(Data entries)
········

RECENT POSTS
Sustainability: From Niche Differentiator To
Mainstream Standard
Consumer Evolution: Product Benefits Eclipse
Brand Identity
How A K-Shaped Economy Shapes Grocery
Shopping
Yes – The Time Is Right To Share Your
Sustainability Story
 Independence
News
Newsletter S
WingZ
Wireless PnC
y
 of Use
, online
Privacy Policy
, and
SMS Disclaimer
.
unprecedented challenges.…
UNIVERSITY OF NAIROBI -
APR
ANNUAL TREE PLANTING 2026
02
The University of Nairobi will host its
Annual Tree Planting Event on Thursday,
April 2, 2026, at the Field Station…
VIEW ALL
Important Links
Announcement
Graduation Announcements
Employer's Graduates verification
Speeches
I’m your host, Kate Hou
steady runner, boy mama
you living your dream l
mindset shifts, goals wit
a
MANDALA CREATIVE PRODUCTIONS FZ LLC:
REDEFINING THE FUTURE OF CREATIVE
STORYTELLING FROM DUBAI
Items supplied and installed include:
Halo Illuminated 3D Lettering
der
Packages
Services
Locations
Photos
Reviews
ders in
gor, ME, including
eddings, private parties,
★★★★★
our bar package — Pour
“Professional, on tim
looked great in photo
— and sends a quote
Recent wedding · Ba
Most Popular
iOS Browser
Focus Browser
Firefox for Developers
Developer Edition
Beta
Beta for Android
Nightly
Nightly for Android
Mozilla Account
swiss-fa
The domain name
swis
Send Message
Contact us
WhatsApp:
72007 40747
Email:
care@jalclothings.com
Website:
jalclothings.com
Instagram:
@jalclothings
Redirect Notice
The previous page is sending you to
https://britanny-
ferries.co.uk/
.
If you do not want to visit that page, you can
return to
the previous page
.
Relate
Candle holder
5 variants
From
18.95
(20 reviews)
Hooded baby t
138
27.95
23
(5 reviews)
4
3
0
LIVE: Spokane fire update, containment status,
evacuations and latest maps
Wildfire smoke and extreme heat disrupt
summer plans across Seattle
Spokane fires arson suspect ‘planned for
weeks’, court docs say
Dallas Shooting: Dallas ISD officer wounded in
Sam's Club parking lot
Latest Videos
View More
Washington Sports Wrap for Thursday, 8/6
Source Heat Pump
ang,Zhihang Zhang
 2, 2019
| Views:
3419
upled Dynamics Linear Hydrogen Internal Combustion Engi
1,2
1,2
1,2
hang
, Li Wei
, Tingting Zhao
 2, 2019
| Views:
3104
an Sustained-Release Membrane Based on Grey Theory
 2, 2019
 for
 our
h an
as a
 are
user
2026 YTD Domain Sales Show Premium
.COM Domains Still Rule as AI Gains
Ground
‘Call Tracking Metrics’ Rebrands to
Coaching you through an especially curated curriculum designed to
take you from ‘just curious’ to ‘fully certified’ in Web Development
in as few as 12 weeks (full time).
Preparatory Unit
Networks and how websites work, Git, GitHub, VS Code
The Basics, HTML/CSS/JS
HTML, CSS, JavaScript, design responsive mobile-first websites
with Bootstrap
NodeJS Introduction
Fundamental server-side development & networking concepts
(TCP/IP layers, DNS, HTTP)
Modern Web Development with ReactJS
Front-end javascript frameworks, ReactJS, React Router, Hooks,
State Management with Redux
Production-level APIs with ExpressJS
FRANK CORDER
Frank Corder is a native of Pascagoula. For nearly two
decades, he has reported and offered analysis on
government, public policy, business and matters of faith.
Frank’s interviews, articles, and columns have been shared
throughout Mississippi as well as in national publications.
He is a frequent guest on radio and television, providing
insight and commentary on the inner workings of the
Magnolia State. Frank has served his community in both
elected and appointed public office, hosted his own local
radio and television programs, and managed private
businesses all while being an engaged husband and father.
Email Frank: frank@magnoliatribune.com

········

Go through the records above and copy every line holding the word "ReactJS".

— Result for this task —
Modern Web Development with ReactJS
Front-end javascript frameworks, ReactJS, React Router, Hooks,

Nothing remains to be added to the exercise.